Improving Cross-Modal Retrieval with Set of Diverse Embeddings

November 15, 2023 · View on GitHub

This repository contains the official source code for our paper:

Improving Cross-Modal Retrieval with Set of Diverse Embeddings
Dongwon Kim, Namyup Kim, and Suha Kwak
POSTECH CSE
CVPR (Highlight), Vancouver, 2023.

Acknowledgement

Parts of our codes are adopted from the following repositories.

Dataset

data 
├─ coco_download.sh  
├─ coco # can be downloaded with the coco_download.sh 
│  ├─ images
│  │  └─ ......
│  └─ annotations 
│     └─ ......
├─ coco_butd
│  └─ precomp  
│     ├─ train_ids.txt
│     ├─ train_caps.txt
│     └─ ......   
├─ f30k 
│  ├─ images
│  │  └─ ......
│  ├─ dataset_flickr30k.json
│  └─ ......  
└─ f30k_butd
   └─ precomp  
      ├─ train_ids.txt
      ├─ train_caps.txt
      └─ ......

vocab # included in this repo
├─ coco_butd_vocab.pkl
└─ ......

coco_butd and f30k_butd: Datasets used for the Faster-RCNN image backbone. We use the pre-computed features provided by SCAN, which can be downloaded via https://github.com/kuanghuei/SCAN#download-data.
coco and f30k: Datasets used for the CNN backbones.
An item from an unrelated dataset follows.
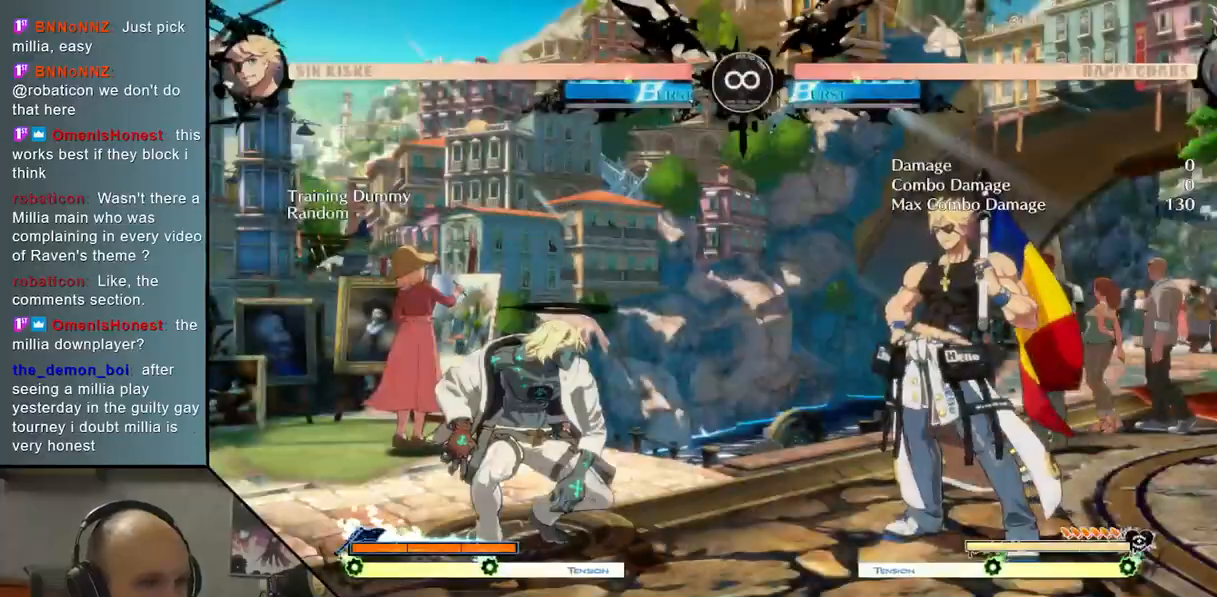
{"buttons": ["L2"], "left_stick": "center", "events": [[67, "TRIANGLE", "down"], [83, "left_stick", "center"], [183, "TRIANGLE", "up"], [267, "CROSS", "down"], [400, "L2", "down"], [417, "CROSS", "up"]]}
Please refer the COCO download script and Flickr30K website+Flickr30K .json to download the images and captions.

Note: Downloaded datasets should be placed according to the directory structure presented above.

Requirements

You can install requirements using conda.

conda create --name <env> --file requirements.txt

Training on COCO

sh train_eval_coco.sh